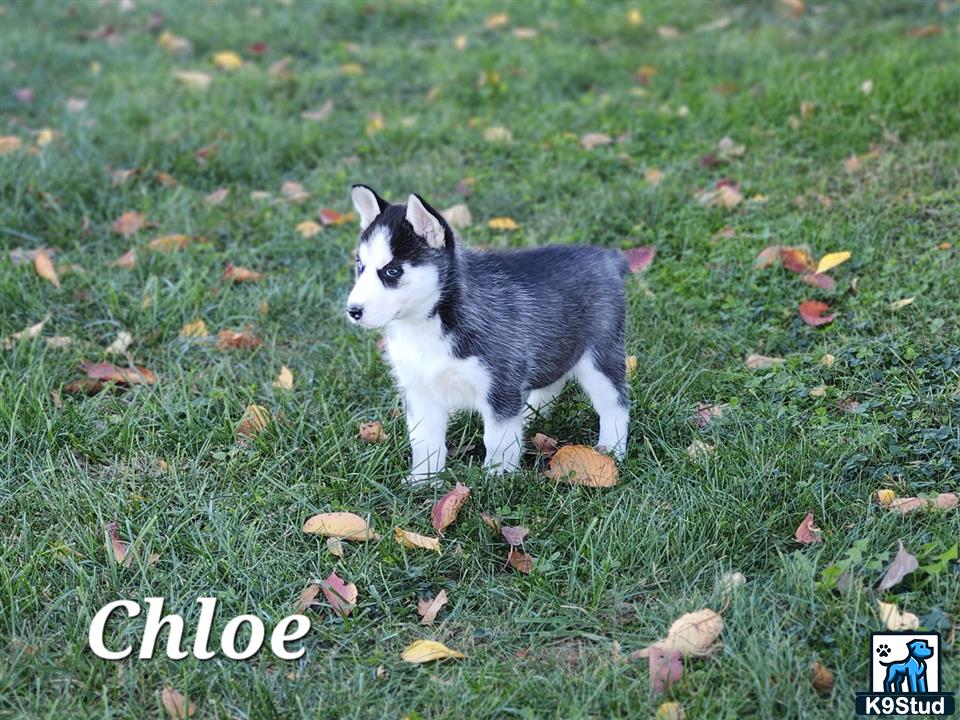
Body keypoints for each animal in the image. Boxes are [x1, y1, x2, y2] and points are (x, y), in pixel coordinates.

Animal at [344, 186, 632, 484]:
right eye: (360, 264)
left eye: (392, 270)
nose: (353, 311)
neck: (428, 325)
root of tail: (604, 257)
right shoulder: (419, 390)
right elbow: (425, 441)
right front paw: (423, 481)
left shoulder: (500, 384)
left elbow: (497, 439)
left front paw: (497, 478)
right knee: (552, 382)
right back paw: (528, 417)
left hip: (600, 356)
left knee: (616, 404)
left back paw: (612, 450)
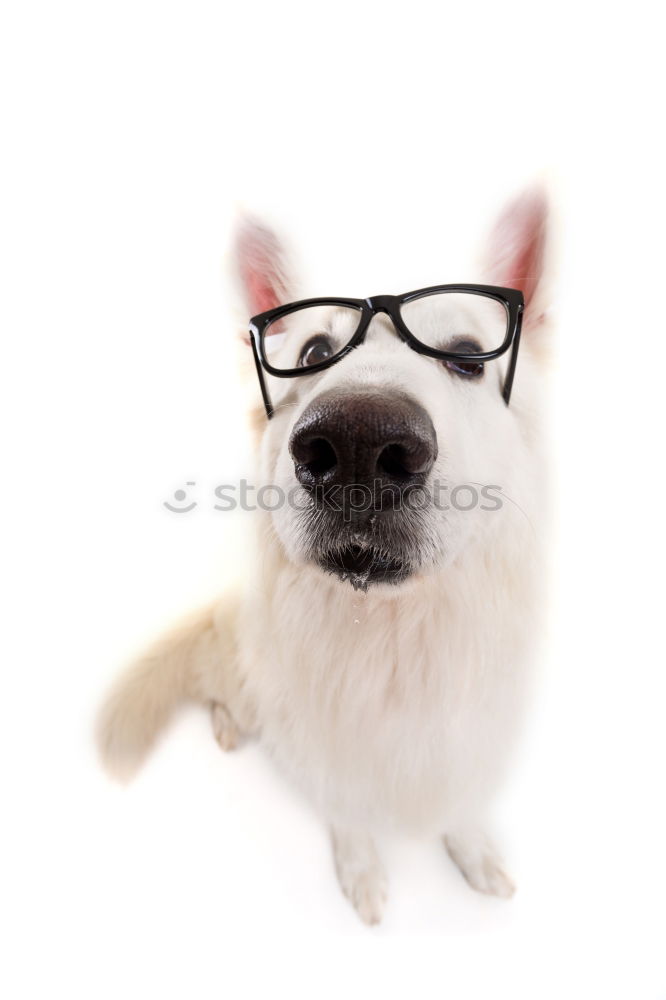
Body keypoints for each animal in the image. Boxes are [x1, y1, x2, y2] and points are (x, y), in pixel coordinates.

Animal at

—————

◆ **YOUR INSTRUCTIONS**: Begin at the line containing "left back paw: (612, 450)" and extract every line through the end of the records, inclusive, exactly and only; omit pictures.

◆ **ANSWER SECTION**:
left back paw: (612, 450)
Body keypoints for each animal in the image. Boxes are [x1, y1, x2, y2] and points are (x, y), in pixel coordinates.

Animal at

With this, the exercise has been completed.